EXERCISE INSTRUCTIONS
Please transcribe the data that follows exactly as given, leaving out every picture.

DATA BELOW
:::::
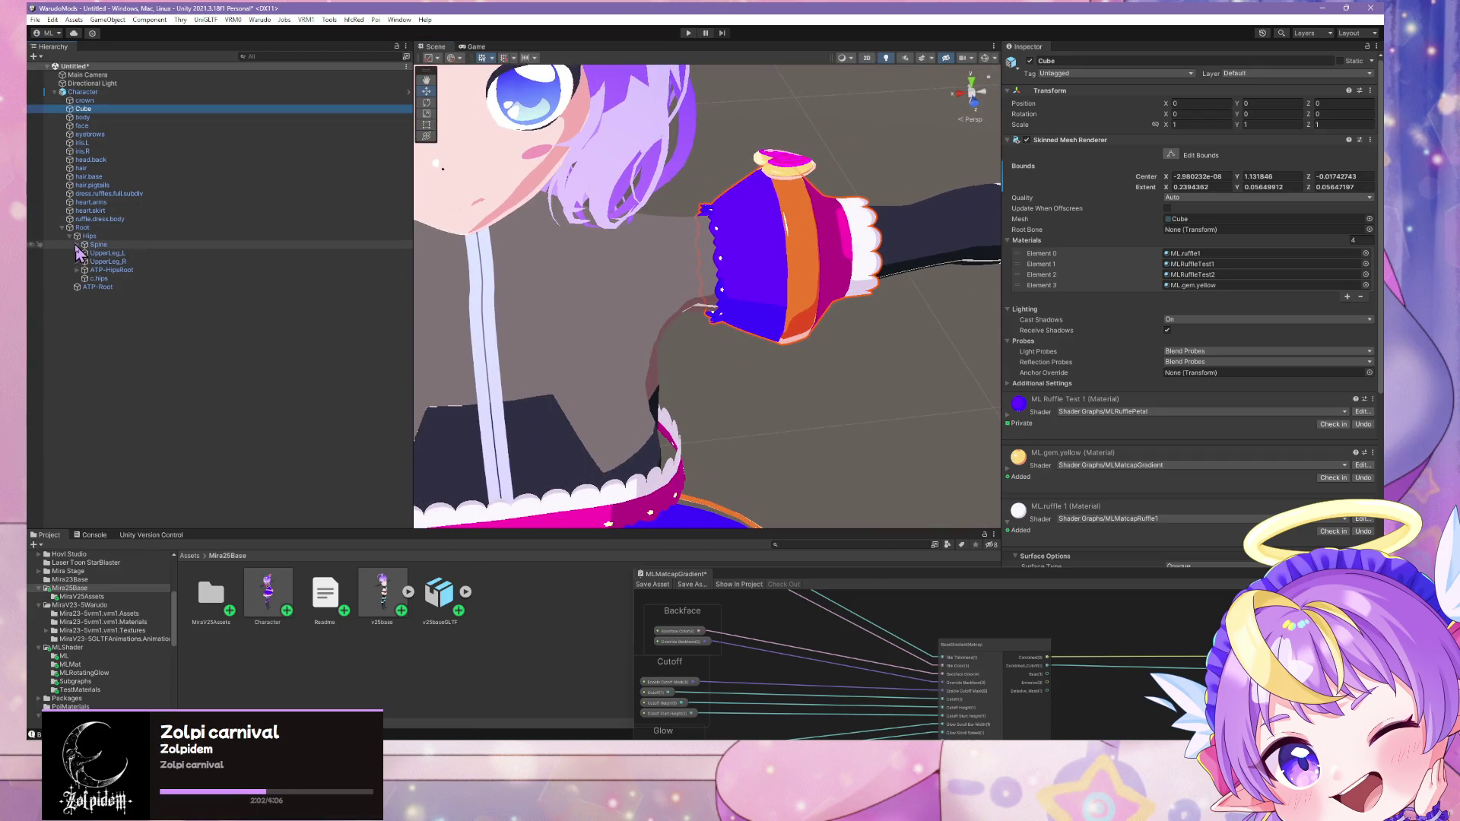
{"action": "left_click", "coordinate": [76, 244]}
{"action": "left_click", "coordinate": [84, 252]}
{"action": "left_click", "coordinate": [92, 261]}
:::::
RESULT
{"action": "left_click", "coordinate": [76, 244]}
{"action": "left_click", "coordinate": [84, 252]}
{"action": "left_click", "coordinate": [92, 261]}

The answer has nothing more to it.